Цепь приближалась. Уже был слышен хруст снега под лыжами и упругое натренированное дыхание десятка глоток. Старшина почувствовал, как его затрясло. Зачем-то вспомнилось, как отбивались от немцев в овине и что было потом. Дёрнуло душу сомнение: «и зачем мы их так близко подпускаем?» Опять оглянулся на Иванка: тот сидел спокойно, надёжно замаскированный снегом и хвоей, которой их обсыпало во время миномётного обстрела.
Воронцов приготовил обе гранаты, которые взял с собой.
– Бросай! – крикнул Турчин и вскинул руку с пистолетом.

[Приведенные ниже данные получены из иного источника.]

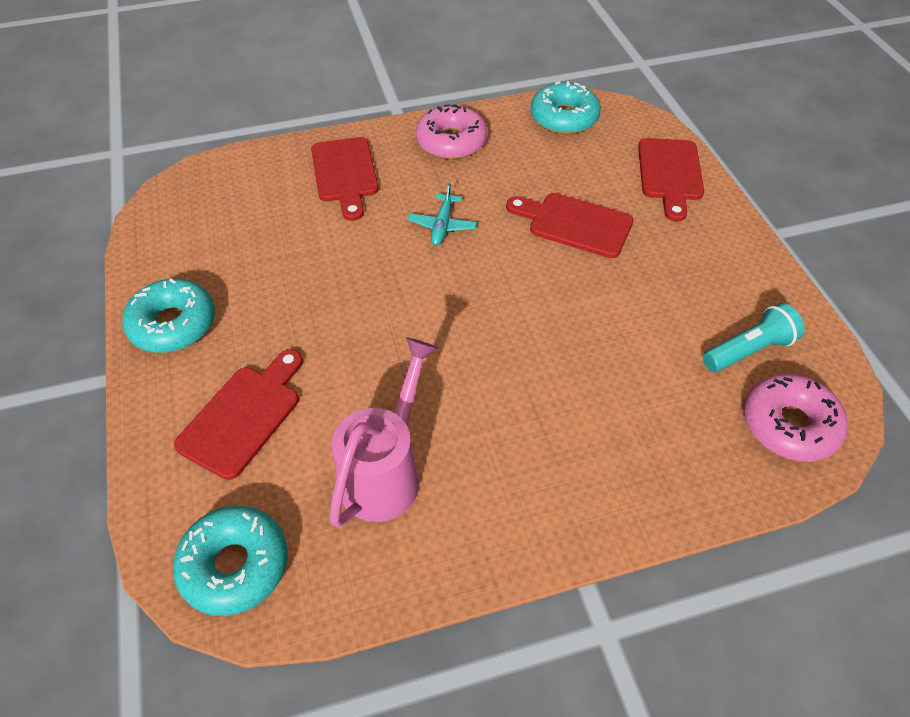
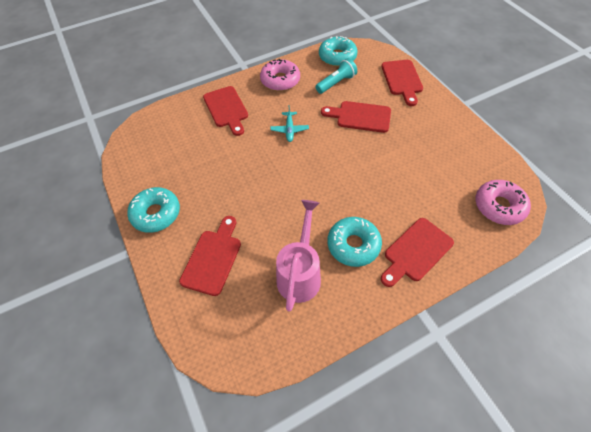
camera: 10 degrees left, 5 degrees up
(235, 565) = (234, 342): turquoise donut -> turquoise donut (353, 245)
(607, 475) = (416, 252): none -> red cutting board
(748, 350) = (468, 170): turquoise flashlight -> turquoise flashlight (336, 83)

Обе «феньки», одна за другой, полетели под ноги замызганным белым камуфляжам. Взрывы гранат и торопливый треск автоматов слились в один сплошной рёв. Длилось это не больше минуты. Турчин перезарядил магазин своего ТТ и сделал ещё два выстрела.
– Ну, вот и всё, – сказал он. – А теперь отсюда надо уходить. Но не назад, а в глубину и правее. Иначе они нас достанут минами.
Вскочили на лыжи, побежали, выстроившись плотной цепочкой по одному, в затылок. Артиллерист и ещё четверо миномётчиков тащили миномётные трубы и плиты. Стрелять им не пришлось.